La risposta del CPC combina riparazioni immediate e un programma di rinnovamento più lungo:
La petroliera osservata all'SPM-2 è importante proprio perché potrebbe indicare che la boa danneggiata, o l'unità sostitutiva, è in fase di test o di utilizzo. Una sola nave accostata non basta tuttavia a confermare un flusso sostenuto, il completamento dei collaudi di tutti i sistemi o la protezione del terminale da nuovi attacchi.
Il 27 luglio il CPC ha ripreso temporaneamente ad accettare greggio e a caricare petroliere, dopo una sospensione durata circa una settimana.
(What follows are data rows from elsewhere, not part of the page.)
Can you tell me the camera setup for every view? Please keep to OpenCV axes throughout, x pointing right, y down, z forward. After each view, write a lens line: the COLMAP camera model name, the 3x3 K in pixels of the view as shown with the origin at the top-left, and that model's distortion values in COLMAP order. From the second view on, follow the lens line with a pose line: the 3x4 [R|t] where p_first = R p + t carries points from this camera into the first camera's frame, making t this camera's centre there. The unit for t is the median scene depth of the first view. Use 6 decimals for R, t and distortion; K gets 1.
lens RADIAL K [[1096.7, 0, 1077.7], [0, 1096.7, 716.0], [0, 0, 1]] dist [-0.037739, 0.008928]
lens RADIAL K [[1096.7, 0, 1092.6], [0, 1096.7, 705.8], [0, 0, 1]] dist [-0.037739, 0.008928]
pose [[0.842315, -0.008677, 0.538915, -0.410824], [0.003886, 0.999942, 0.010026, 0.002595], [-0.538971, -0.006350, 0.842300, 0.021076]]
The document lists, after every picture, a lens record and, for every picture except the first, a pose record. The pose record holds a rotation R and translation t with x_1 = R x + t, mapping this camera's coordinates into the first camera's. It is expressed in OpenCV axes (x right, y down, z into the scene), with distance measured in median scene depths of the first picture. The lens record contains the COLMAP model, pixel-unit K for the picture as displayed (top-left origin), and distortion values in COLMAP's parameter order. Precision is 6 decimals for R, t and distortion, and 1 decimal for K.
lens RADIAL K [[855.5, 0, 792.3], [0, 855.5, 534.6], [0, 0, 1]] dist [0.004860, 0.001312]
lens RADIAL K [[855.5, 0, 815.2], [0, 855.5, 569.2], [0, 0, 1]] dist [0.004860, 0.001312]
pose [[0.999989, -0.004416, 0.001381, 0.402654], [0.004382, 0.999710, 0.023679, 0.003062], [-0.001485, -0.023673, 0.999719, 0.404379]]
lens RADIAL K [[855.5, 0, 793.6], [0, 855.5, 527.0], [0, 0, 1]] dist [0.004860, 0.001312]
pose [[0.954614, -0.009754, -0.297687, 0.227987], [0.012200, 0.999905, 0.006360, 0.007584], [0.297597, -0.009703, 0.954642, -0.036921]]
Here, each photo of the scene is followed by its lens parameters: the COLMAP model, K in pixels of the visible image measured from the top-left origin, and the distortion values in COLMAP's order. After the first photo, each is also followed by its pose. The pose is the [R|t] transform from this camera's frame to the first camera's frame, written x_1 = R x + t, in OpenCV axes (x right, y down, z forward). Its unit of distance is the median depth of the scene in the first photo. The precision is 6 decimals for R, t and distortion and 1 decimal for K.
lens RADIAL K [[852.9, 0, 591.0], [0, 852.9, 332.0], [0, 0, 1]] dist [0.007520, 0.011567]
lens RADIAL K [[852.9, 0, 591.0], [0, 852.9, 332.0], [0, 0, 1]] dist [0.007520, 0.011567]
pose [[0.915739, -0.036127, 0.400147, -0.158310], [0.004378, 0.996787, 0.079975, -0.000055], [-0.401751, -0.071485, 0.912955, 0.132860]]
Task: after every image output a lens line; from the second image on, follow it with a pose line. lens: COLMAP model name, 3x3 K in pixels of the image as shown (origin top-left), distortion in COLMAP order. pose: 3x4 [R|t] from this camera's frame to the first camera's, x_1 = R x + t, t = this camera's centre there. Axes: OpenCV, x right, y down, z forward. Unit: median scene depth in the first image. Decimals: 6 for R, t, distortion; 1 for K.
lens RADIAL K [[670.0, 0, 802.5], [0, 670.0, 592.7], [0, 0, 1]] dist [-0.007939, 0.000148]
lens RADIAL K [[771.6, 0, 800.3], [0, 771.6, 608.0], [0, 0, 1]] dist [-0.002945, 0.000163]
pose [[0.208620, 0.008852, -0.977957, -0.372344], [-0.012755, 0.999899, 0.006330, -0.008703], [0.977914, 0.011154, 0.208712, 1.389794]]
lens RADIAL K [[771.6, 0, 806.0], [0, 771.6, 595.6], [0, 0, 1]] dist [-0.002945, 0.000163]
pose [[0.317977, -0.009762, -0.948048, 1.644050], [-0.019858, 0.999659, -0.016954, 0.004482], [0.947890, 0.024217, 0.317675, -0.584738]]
Al terminale di Novorossijsk risultavano in caricazione due navi con greggio di Tengizchevroil, mentre il ministero dell'Energia kazako comunicava la ripresa delle operazioni nella pipeline.
La riapertura non ha però rappresentato una svolta definitiva sul piano della sicurezza. Il 19 luglio due petroliere, ASIA e NISSOS IOS, erano state attaccate durante le operazioni di carico, spingendo il CPC a sospendere le attività. La ASIA aveva preso fuoco; il consorzio aveva dichiarato che non vi erano stati feriti tra il personale o gli appaltatori e che non si era verificata alcuna fuoriuscita di petrolio.
Altri attacchi sono seguiti il 30 luglio, quando una nuova nave è stata colpita durante il carico all'SPM-3. Il CPC ha fermato nuovamente le operazioni. Secondo fonti citate da Reuters, le interruzioni hanno portato i carichi di luglio a oltre il 20% al di sotto del programma, a circa 1,2-1,3 milioni di barili al giorno.
Le conseguenze si sono propagate anche ai giacimenti kazaki. Quando il CPC ha smesso di accettare greggio, i serbatoi del terminale risultavano pieni e i produttori avevano meno spazio per immettere altro petrolio nel sistema di esportazione. Durante la chiusura, la produzione giornaliera del Kazakistan è quindi diminuita di oltre la metà, prima della ripresa delle esportazioni.
La questione centrale non è più soltanto se il CPC sia in grado di riparare o sostituire le proprie boe. Il problema è anche se le petroliere possano avvicinarsi, caricare e lasciare il terminale in sicurezza.
Il 16 agosto, secondo quanto riferito, la Skiros, una petroliera Suezmax gestita da una società greca, è stata attaccata nei pressi di Novorossijsk dopo aver caricato al terminale del CPC. L'episodio suggerisce che la minaccia possa estendersi oltre la singola boa e proseguire anche dopo la partenza della nave.
La distinzione è fondamentale. Il ripristino dell'SPM-2 aumenterebbe la capacità fisica di carico, ma non eliminerebbe da solo il rischio operativo legato agli attacchi con droni nell'area del terminale o contro le navi che lo servono. Finora il CPC ha riavviato le attività in funzione delle condizioni di sicurezza e delle nomine confermate dagli spedizionieri, non ha dimostrato che la rotta sia diventata permanentemente sicura.
Il CPC è la principale via di esportazione del greggio kazako: trasporta il petrolio proveniente da grandi progetti come Tengizchevroil e da altri giacimenti fino al Mar Nero. Quando il percorso funziona normalmente, i produttori possono continuare a immettere greggio nella pipeline e a caricare le petroliere dirette ai mercati internazionali.
Quando invece il terminale si blocca, gli effetti arrivano rapidamente: i serbatoi si riempiono, i produttori devono ridurre l'estrazione e le spedizioni internazionali diminuiscono. Il calo dei carichi di luglio, superiore al 20%, mostra la portata della perturbazione; il dimezzamento segnalato della produzione giornaliera kazaka evidenzia perché un'interruzione prolungata sarebbe molto più di un semplice problema logistico.
Per il mercato petrolifero, una ripartenza duratura ripristinerebbe un importante flusso di CPC Blend e ridurrebbe una delle fonti di incertezza sulle forniture del Mar Nero. Per il Kazakistan, permetterebbe di allentare i tagli alla produzione e rilanciare le esportazioni. Per ora, però, le prove consentono una conclusione prudente: il CPC potrebbe essere vicino a riportare l'SPM-2 in servizio, mentre il contesto di sicurezza continua a rendere incerta un'operatività affidabile e a piena capacità.